Navegamos pelos meses seguintes, marcados pelos tratamentos intensos e as idas e vindas de parentes cheios de boas intenções, enquanto a autora vai infiltrando a narrativa com memórias da infância e adolescência como forma de tentar entender esse relacionamento.
Nesses momentos o livro toca de forma comovente em assuntos que vão além do luto, como a complicada relação entre mães e filhas, a falta de representatividade asiática na mídia norte-americana, o que a faz querer se afastar de sua origem sul-coreana quando jovem, alcoolismo, entre outros.
Se a história, extremamente pessoal como toda autobiografia é, pode até não chamar tanta atenção em si, é a escrita de Zauner que deixa as páginas em chamas. Sem poupar detalhes, sentimos quase como se estivéssemos presentes nas cenas descritas no livro.
Percebemos que ao escrever a autora consegue finalmente compreender muitos aspectos da mãe. Ela pode não ter sido uma pessoa cheia de elogios para dar, mas cozinhar era sua forma de demonstrar carinho e apresentar um pouco da cultura de seu país natal.
A morte da mãe, que é algo que já sabemos que acontecerá desde o primeiro capítulo, dói como se fosse de alguém que realmente conhecemos quando de fato ocorre. E é nesse, e em tantos outros momentos, que nós também nos vemos aos prantos.

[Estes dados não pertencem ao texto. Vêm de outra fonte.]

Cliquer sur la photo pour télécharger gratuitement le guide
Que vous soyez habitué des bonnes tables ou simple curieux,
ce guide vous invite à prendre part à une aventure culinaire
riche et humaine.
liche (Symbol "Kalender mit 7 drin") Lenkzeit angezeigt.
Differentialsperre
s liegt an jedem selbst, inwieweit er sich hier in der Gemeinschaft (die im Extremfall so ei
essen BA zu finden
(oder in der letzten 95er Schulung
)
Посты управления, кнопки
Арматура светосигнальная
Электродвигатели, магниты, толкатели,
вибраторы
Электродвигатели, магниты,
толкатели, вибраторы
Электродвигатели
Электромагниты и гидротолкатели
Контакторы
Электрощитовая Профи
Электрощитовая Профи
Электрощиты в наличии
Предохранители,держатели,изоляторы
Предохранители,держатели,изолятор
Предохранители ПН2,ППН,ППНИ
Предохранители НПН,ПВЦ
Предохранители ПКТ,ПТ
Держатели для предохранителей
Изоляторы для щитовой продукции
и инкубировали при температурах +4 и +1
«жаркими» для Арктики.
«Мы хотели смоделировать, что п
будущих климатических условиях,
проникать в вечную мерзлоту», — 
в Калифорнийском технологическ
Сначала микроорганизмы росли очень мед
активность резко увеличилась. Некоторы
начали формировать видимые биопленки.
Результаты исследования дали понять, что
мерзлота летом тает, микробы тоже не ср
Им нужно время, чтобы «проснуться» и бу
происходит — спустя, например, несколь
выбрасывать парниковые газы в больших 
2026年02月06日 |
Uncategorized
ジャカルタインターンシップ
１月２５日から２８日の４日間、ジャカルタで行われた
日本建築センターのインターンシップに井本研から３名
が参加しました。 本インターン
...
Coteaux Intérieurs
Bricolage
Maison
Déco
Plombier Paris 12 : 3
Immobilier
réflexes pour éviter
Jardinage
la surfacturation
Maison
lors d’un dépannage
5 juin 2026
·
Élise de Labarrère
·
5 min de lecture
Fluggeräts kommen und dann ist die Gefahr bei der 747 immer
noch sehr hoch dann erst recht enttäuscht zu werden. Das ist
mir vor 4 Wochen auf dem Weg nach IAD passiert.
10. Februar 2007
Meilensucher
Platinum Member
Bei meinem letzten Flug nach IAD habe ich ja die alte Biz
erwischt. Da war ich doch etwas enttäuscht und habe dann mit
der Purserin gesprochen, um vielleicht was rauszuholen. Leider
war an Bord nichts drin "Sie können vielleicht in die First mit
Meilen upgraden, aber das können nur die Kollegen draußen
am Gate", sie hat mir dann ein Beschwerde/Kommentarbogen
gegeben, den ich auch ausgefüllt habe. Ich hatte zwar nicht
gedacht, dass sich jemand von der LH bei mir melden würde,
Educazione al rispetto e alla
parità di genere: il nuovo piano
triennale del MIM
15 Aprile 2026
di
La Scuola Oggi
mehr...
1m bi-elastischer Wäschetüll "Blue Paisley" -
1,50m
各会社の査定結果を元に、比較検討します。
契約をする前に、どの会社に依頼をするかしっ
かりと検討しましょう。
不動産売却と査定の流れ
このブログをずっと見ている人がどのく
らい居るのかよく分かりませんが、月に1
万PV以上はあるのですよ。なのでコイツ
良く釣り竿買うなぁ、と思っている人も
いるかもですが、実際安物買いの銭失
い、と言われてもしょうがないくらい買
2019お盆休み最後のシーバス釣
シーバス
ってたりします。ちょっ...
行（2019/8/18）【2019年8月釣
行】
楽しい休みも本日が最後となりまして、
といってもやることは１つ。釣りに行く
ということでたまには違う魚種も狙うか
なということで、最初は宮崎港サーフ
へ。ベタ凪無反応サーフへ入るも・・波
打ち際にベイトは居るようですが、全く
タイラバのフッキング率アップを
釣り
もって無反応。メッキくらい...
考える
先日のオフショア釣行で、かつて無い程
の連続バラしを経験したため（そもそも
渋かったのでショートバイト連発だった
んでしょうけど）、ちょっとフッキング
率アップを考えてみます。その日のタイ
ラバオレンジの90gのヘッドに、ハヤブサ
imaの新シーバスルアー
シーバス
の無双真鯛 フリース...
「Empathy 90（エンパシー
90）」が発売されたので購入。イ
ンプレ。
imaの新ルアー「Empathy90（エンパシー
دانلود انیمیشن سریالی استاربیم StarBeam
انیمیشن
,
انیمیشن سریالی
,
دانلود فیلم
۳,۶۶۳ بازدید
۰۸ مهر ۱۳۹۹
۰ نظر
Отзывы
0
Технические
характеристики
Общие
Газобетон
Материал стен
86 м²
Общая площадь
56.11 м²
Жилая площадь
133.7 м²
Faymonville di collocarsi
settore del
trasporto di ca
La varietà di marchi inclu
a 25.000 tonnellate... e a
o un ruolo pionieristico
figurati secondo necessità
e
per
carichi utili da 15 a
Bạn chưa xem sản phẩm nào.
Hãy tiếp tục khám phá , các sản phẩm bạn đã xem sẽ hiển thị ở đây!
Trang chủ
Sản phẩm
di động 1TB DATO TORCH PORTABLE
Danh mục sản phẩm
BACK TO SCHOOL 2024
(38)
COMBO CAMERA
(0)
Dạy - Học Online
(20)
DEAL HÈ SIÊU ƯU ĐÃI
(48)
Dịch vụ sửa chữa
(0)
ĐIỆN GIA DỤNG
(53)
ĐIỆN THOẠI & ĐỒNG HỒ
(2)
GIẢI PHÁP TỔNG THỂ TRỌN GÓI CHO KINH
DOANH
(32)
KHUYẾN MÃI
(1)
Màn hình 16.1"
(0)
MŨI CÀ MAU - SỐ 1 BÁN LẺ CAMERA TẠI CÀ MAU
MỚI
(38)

Best-seller nos EUA, o livro que foi citado pelo ex-presidente Barack Obama como uma de suas melhores leituras em 2021 ganhou uma edição primorosa da Fósforo no Brasil, com ilustrações da artista também de origem coreana Ing Lee.
Amiga! Tô doida pra ler esse livro. Que resenha!!
Devorei sua resenha! Mal chegou na minha caixa e li tudinho - tamanha vontade de começar esse livro <3 Adorei! E não posso deixar de tirar meu chapéu para a frase inspirada em Orgulho e Preconceito. Bravo!